Did not find 'fmq_9ebc917a_mng' management segment. No regions to cleanup.
[O2Physics/latest-master-o2] ~/aliceO2/pythia-attempt %>
It seems like I don’t have shmget installed somehow…
For now running o2-sim-serial works, but I understand it is not a long term solution…
indeed, I suspect the issue is that 8GB might not be enough for what you are trying to simulate, when running in parallel. @swenzel (who is currently on holidays) might have more ideas on how to reduce your memory footprint. What command are you using?
I have just started using o2-sim-serial to get familiar with the system, to generate Pythia events for now. I will eventually have to contribute directly on EMC trigger simulations, that is, if my computer allows for it…
The command in specific was: o2-sim -n 1 -g pythia8pp -m EMC
I doubt that we need 8 GB of memory for EMCAL stand-alone simulation pp, simulations I was running were fitting well within this limit. Could it instead be that maybe a default shared memory buffer is allocated for which there is insufficient memory left on the machine. I thought there is a option to pass the size of the shared memory buffer to the workflows.
Yes, it does not matter how much memory is actually used, but how much it’s requested which is actually proportional to the number of workers, if I understand correctly the code. Try reducing that with -j2 or something like that (the default is 5).
Thank you, you are right, I didn’t.

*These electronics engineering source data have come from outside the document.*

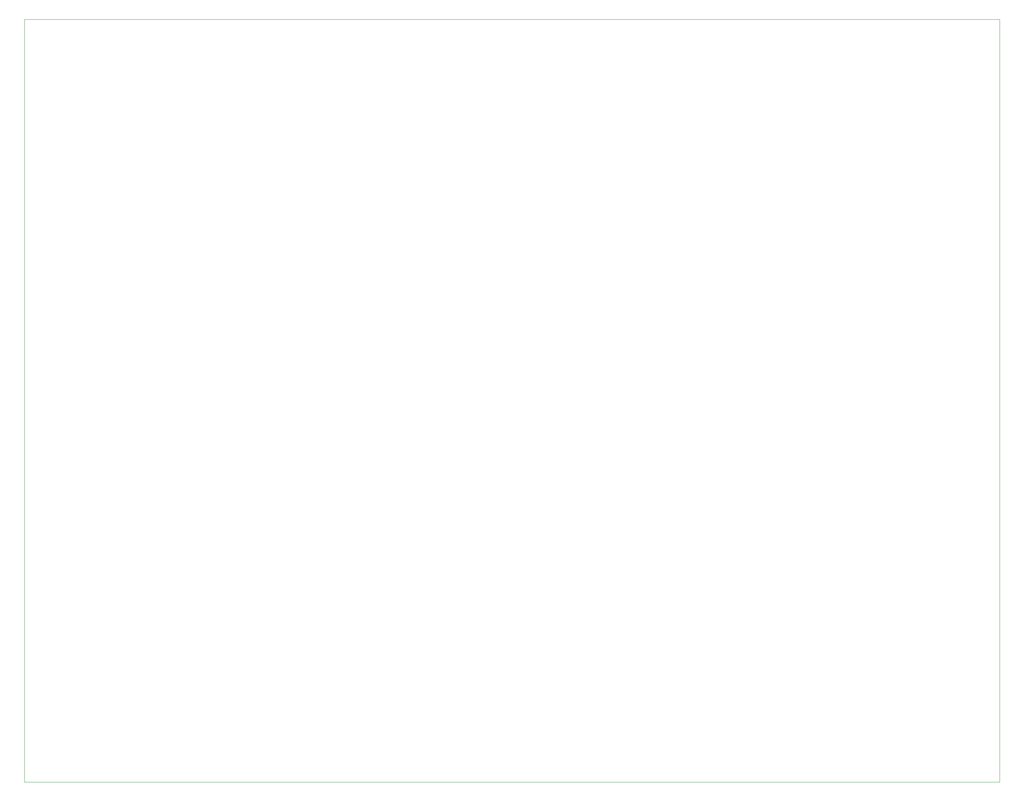
<source format=gbr>
G04 #@! TF.GenerationSoftware,KiCad,Pcbnew,(5.1.2-1)-1*
G04 #@! TF.CreationDate,2020-06-20T02:43:35-05:00*
G04 #@! TF.ProjectId,ShiftDriverMotherboard64,53686966-7444-4726-9976-65724d6f7468,rev?*
G04 #@! TF.SameCoordinates,Original*
G04 #@! TF.FileFunction,Profile,NP*
%FSLAX46Y46*%
G04 Gerber Fmt 4.6, Leading zero omitted, Abs format (unit mm)*
G04 Created by KiCad (PCBNEW (5.1.2-1)-1) date 2020-06-20 02:43:35*
%MOMM*%
%LPD*%
G04 APERTURE LIST*
%ADD10C,0.050000*%
G04 APERTURE END LIST*
D10*
X10000000Y-190000000D02*
X10000000Y-10000000D01*
X240000000Y-190000000D02*
X10000000Y-190000000D01*
X240000000Y-10000000D02*
X240000000Y-190000000D01*
X10000000Y-10000000D02*
X240000000Y-10000000D01*
M02*

</source>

I just tried it and it seems to still fail because it is an invalid argument:
[O2Physics/latest-master-o2] ~/aliceO2/pythia-attempt %> cd local
[O2Physics/latest-master-o2] ~/aliceO2/pythia-attempt/local %> o2-sim -j1 -m EMC -n 1000 -g pythia8pp
[INFO] This is o2-sim version 1.2.0 (ee59a8f8b)
[INFO] Built by ALIBUILD:v1.11.5, ALIDIST-REV:7165fc352a9f8a5b559ef4b51554432c32296f61 on OS:Darwin-20.6.0
[INFO] BINDING TO ADDRESS ipc:///tmp/o2sim-notifications-5498 type pub
[INFO] Running with 1 sim workers
[INFO] CREATING SIM SHARED MEM SEGMENT FOR 1 WORKERS
shmget: shmget failed: Invalid argument
[INFO] SHARED MEM INITIALIZED AT ID -1
[WARN] COULD NOT CREATE SHARED MEMORY ... FALLING BACK TO SIMPLE MODE
Spawning particle server on PID 5503; Redirect output to o2sim_serverlog
Spawning sim worker 0 on PID 5504; Redirect output to o2sim_workerlog0
Spawning hit merger on PID 5505; Redirect output to o2sim_mergerlog
Please note that the message from shmget is bogus on MacOS. This never worked, and this is why you see “FALLING BACK TO SIMPLE MODE”, which performs the simulation without shared memory.
From your logs, I don’t see any source of error (is the error that the simulation hangs or exits without correct results??). Please share files o2sim_serverlog, o2sim_workerlog0, o2sim_mergerlog for further inspection.
Good morning, it seems like it fails to deploy the workers. Surprisingly now it doesn’t crash anymore but it just hangs forever trying to deploy them. Not sure which one is worse between the complete crushing or the hanging… I am sending the logs via mail.
Thanks,
Simone
Most likely it hangs during access to CCDB objects. Please verify that you have a valid ALIEN (GRID certificate) token before launching the simulation.